Assigned task = The entries below hold a line with "Image 2 (168" and a line with "Image 3 (336". Return those lines and all that lie between them, exactly and only.

Top of Stored data

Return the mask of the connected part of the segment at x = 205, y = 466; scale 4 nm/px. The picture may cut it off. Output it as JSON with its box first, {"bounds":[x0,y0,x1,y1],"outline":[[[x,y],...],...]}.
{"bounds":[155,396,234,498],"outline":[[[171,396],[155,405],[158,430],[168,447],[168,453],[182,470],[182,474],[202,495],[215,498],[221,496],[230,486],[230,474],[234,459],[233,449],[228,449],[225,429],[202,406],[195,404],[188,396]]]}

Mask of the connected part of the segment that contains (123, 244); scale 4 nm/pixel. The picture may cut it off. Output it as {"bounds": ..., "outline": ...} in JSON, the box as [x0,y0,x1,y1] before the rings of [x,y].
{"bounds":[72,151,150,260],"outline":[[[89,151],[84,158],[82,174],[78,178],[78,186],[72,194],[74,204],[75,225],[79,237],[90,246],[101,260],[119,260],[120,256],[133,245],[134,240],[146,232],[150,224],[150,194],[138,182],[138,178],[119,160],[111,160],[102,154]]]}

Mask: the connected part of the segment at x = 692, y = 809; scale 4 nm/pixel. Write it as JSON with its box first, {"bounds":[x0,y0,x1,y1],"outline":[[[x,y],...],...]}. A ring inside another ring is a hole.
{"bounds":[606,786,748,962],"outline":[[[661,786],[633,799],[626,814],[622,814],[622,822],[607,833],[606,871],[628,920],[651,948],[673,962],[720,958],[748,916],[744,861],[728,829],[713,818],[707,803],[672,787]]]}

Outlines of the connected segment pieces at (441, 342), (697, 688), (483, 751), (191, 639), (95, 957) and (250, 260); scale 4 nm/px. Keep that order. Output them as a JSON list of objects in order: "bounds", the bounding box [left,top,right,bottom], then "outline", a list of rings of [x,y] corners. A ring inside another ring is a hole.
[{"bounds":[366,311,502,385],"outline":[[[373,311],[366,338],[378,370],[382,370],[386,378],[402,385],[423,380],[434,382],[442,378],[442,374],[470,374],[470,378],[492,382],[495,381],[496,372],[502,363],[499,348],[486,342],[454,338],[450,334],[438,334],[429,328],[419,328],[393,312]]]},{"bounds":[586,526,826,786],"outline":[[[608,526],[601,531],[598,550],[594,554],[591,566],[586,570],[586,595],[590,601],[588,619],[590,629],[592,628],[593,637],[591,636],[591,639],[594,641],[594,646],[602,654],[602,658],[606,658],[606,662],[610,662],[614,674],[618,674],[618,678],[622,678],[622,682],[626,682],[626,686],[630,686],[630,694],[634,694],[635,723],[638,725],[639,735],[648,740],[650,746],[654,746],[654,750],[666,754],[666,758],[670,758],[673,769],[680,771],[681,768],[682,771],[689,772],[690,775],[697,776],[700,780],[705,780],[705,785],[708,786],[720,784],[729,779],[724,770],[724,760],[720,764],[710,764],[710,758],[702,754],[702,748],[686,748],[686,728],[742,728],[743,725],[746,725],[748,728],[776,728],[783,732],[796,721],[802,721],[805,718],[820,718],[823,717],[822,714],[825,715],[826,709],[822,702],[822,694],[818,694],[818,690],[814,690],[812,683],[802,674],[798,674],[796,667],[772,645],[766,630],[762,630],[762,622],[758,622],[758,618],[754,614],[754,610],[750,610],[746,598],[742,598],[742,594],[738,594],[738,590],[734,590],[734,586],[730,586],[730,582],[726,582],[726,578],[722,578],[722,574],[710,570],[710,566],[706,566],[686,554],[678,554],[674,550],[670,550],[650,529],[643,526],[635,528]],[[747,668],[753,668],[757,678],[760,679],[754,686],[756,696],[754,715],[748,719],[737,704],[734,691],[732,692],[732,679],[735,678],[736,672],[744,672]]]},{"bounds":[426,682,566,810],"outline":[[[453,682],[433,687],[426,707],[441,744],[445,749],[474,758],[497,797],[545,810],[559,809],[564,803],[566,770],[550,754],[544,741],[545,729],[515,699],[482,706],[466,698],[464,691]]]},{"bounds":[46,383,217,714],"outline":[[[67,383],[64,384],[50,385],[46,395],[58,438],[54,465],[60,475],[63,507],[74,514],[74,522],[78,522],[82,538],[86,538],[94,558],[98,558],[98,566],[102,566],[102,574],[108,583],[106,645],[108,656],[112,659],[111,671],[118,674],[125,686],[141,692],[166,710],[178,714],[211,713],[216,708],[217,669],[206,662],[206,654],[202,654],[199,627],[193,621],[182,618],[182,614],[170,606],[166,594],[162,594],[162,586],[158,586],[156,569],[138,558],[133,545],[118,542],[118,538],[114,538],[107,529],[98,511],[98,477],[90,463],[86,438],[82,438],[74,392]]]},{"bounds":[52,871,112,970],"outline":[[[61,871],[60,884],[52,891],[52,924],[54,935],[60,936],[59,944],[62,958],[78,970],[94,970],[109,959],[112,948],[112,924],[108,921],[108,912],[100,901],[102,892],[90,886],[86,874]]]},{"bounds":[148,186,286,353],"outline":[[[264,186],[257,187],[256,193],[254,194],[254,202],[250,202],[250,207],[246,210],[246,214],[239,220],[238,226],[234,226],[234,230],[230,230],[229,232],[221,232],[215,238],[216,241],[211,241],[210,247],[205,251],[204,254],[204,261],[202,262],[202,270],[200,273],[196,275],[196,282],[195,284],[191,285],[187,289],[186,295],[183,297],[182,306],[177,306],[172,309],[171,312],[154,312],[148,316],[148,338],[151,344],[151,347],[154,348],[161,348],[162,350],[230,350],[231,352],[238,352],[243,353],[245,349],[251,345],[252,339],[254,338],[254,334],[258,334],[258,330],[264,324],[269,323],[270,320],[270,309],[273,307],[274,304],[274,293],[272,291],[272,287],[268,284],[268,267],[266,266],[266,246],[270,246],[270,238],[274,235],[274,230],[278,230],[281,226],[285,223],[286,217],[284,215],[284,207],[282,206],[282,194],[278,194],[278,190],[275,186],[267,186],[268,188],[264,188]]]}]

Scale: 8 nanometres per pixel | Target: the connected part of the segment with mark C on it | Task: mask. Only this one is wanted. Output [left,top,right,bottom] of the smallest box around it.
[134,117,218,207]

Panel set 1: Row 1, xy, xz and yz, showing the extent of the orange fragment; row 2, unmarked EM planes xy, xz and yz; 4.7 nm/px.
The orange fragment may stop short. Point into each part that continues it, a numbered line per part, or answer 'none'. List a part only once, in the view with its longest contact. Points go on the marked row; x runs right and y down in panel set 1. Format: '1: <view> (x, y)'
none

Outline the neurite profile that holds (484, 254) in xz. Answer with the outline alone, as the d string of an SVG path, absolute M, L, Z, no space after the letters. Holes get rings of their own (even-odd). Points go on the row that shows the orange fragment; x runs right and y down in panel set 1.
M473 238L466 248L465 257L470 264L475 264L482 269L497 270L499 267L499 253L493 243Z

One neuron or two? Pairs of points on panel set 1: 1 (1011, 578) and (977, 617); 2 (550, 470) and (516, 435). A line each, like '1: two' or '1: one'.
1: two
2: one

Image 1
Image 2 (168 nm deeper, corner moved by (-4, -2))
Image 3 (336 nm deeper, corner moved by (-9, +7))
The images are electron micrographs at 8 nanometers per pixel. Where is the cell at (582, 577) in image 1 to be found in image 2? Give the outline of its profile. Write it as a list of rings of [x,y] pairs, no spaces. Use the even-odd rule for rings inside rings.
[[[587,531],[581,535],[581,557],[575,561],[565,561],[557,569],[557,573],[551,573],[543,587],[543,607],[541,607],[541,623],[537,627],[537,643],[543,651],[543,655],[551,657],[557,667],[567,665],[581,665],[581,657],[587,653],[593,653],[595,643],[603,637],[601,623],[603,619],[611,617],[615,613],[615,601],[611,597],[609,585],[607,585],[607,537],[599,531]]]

Bottom of Stored data

Your response =
Image 2 (168 nm deeper, corner moved by (-4, -2))
Image 3 (336 nm deeper, corner moved by (-9, +7))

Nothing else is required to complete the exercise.